Graham Readfearn had a go at rebutting Monckton statement that “a largely unreported gain in Antarctic sea ice since 1979 almost matches the widely reported loss of Arctic sea ice”. “Does it?” wrote Readfearn for the Crikey blog Rooted. “No, it doesn’t. The US National Snow and Ice Data Center states there has been a slight gain in Antarctic sea-ice cover of 0.9 per cent since 1979, the equivalent of about 100,000 sq km per decade. But the loss of ice in the Arctic over the same period is 500,000 sq km per decade.”
That’s true enough but perhaps more important – but less easy to illustrate in a non-technical way – is evidence that in the Antarctic the ice is being attacked from the bottom. In a paper presented recently to the American Geophysical Union in San Francisco, oceanographer Doug Martinson of the Lamont-Doherty Earth Observatory says new analyses of the heat content of the waters off Western Antarctic Peninsula are now showing a clear and exponential increase in warming waters undermining the sea ice, raising air temperatures, melting glaciers and wiping out entire penguin colonies.
“In the area I work there is the highest increase in temperatures of anywhere on Earth,” said Martinson to the Discovery News website. Martinson has been collecting ocean water heat content data for more than 18 years at Palmer Island, on the western side of the Antarctic Peninsula.
“Eighty-seven percent of the alpine glaciers are in retreat,” said Martinson of the Western Antarctic Peninsula. “Some of the Adele penguin colonies have already gone extinct.”
Martinson and his colleagues looked not only at their very detailed and mapped water heat data from the last two decades, but compared them with sketchier data from the past and deep ocean heat content measurements worldwide. All show the same rising trend that is being seen in Antarctica.
“When I saw that my jaw just dropped,” said Martinson.
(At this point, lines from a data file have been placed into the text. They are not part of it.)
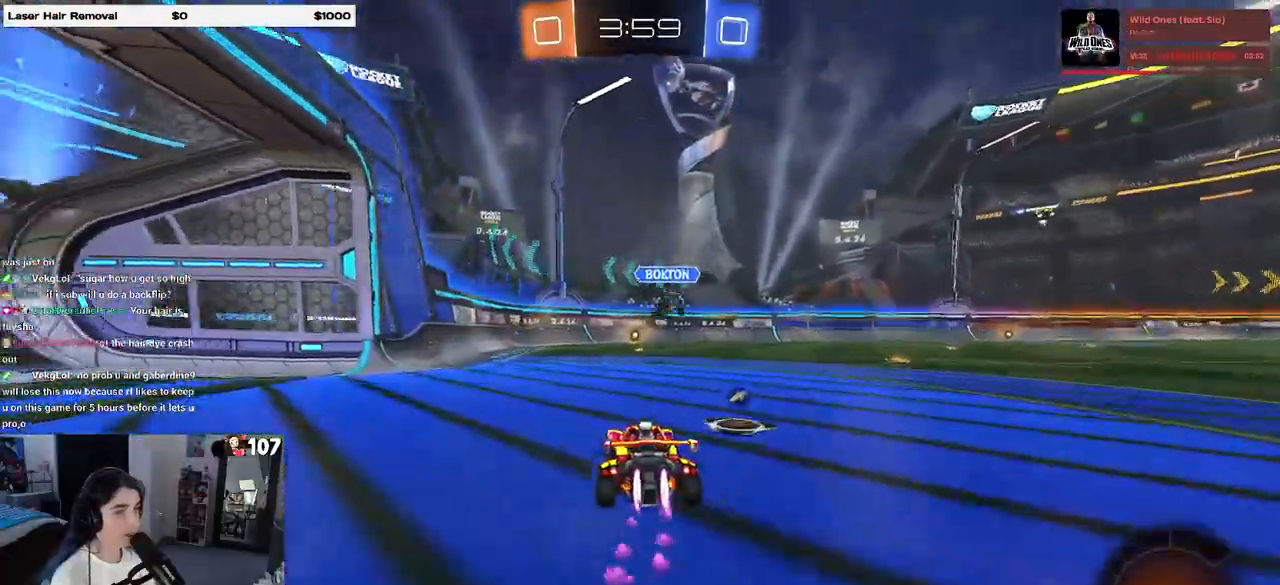
{"buttons": ["R1"], "left_stick": "left", "right_stick": "center", "events": [[50, "left_stick", "center"], [483, "left_stick", "left"]]}
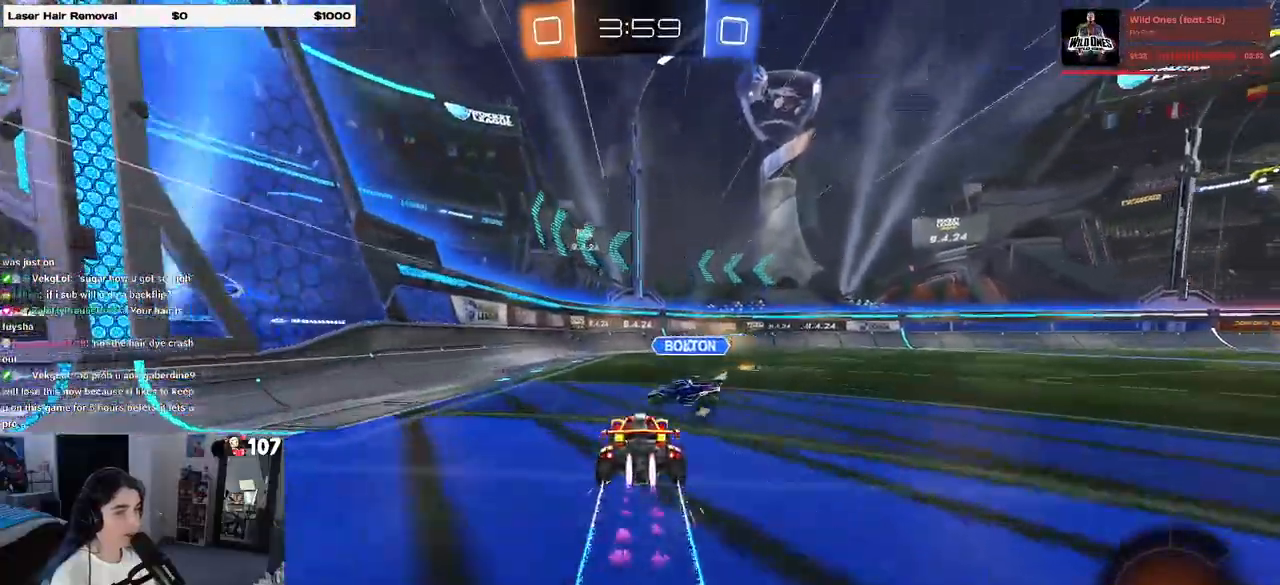
{"buttons": ["R1"], "left_stick": "left", "right_stick": "center", "events": [[167, "left_stick", "right"], [300, "left_stick", "center"], [383, "left_stick", "left"]]}
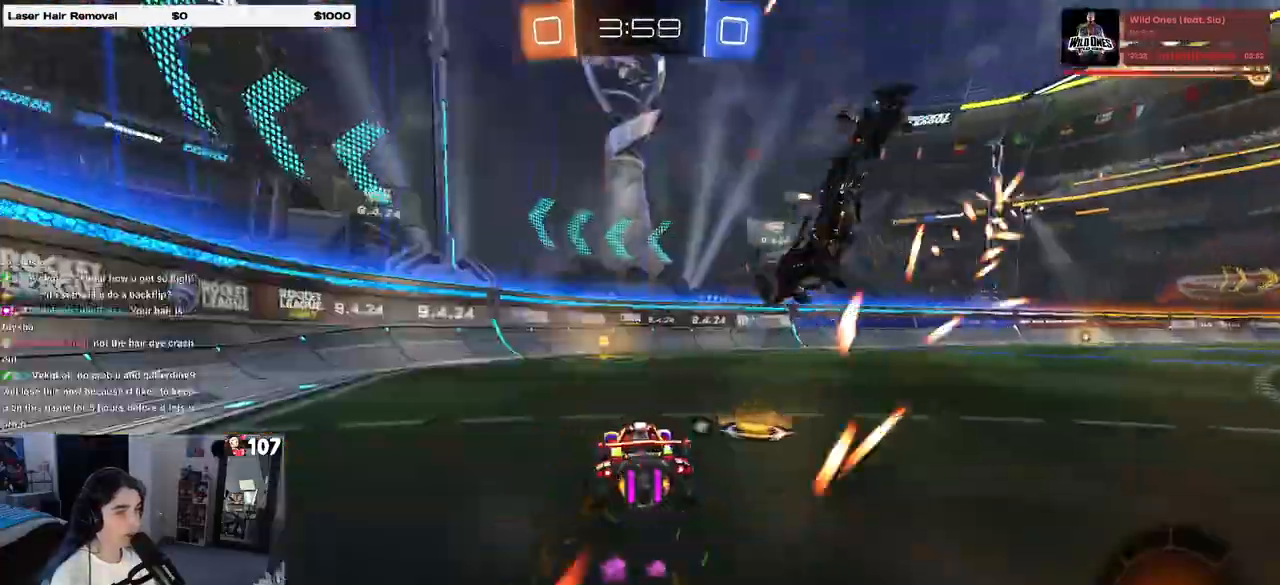
{"buttons": ["R1"], "left_stick": "center", "right_stick": "center", "events": [[67, "left_stick", "center"], [117, "TRIANGLE", "down"], [217, "TRIANGLE", "up"], [383, "left_stick", "right"], [500, "left_stick", "center"]]}
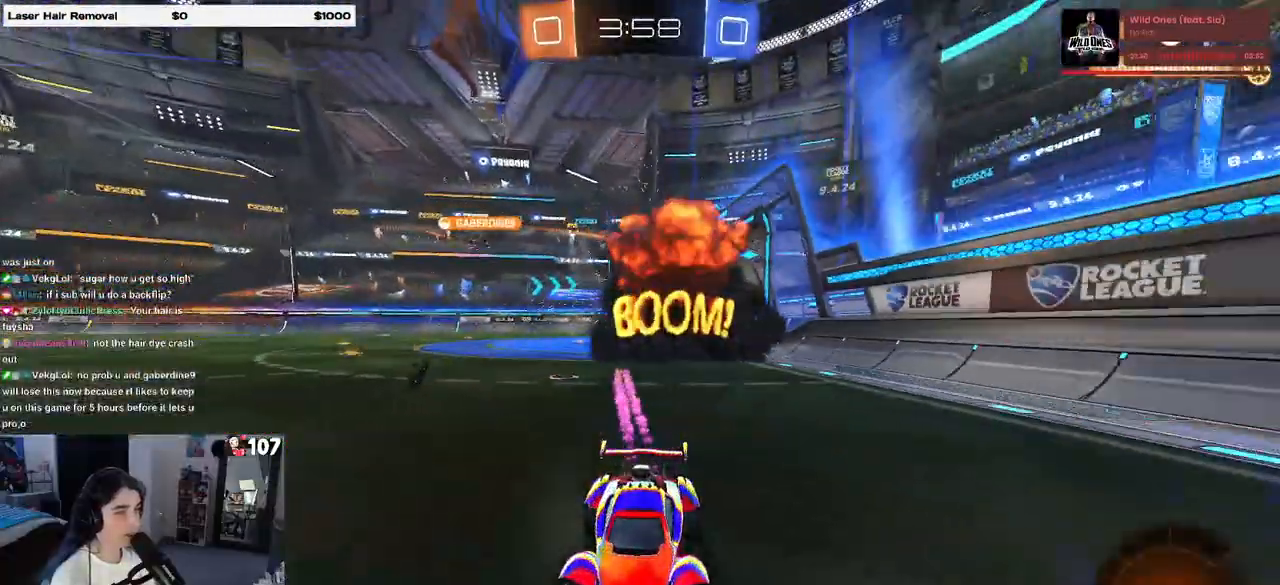
{"buttons": ["R1"], "left_stick": "right", "right_stick": "center", "events": [[117, "left_stick", "right"], [167, "SQUARE", "down"], [267, "SQUARE", "up"]]}
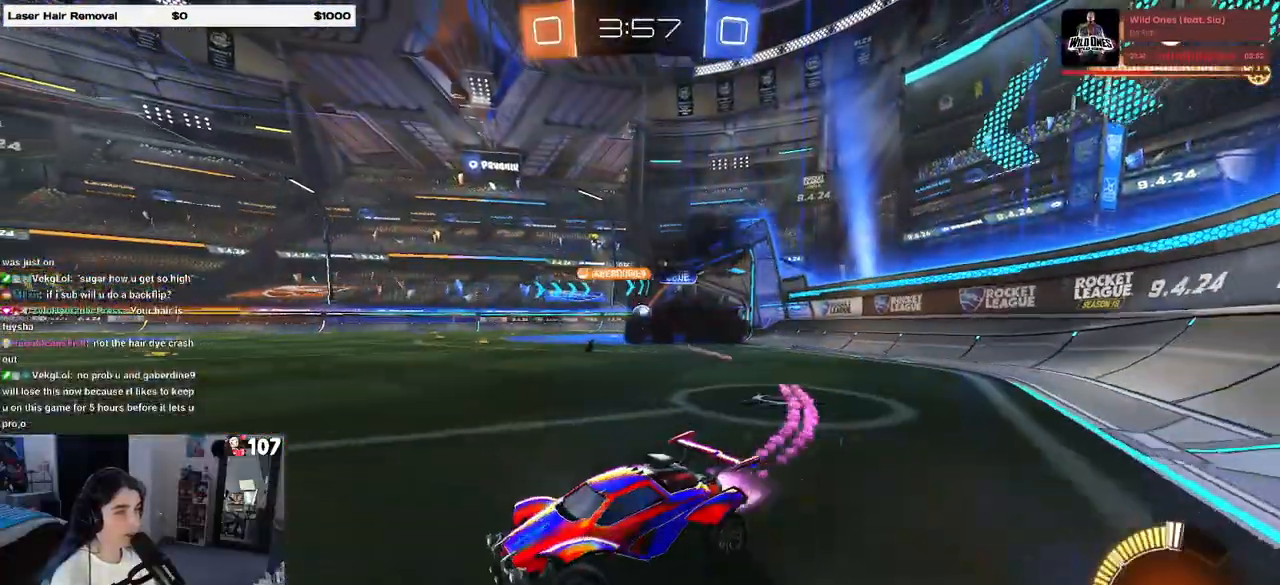
{"buttons": ["R1"], "left_stick": "right", "right_stick": "center", "events": []}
The most dramatic rise has happened since 1960, he said.
What the rising water heat means, he said, is that even if humanity got organized and soon stopped emitting greenhouse gases, there is already too much heat in the oceans to stop a lot of impacts — like the melting of a huge amount of Antarctic ice.
“There’s the potential that we’re locked into long term sea level rise for a long time,” Martinson told Discovery News. Martinson presented his latest ocean heat results on Monday at the meeting of the American Geophysical Union in San Francisco.
As for how fast the ice will melt and in what locations, that depends largely on whether the upwelling warm water comes in contact with the thick ice shelf that crowds the coast and holds the block the glaciers from reaching the sea.
That, in turn, depends on the winds which drive away the surface waters and make it possible for the deeper waters to rise to the surface, said senior researcher Robert Bindschadler of NASA’s Goddard Earth Science and Technology Center and the University of Maryland-Baltimore County.
“It can destroy the ice shelf if that heat can get to it,” said Bindschadler, who at the same meeting presented his work from the melting Pine Island Ice Shelf in Antarctica.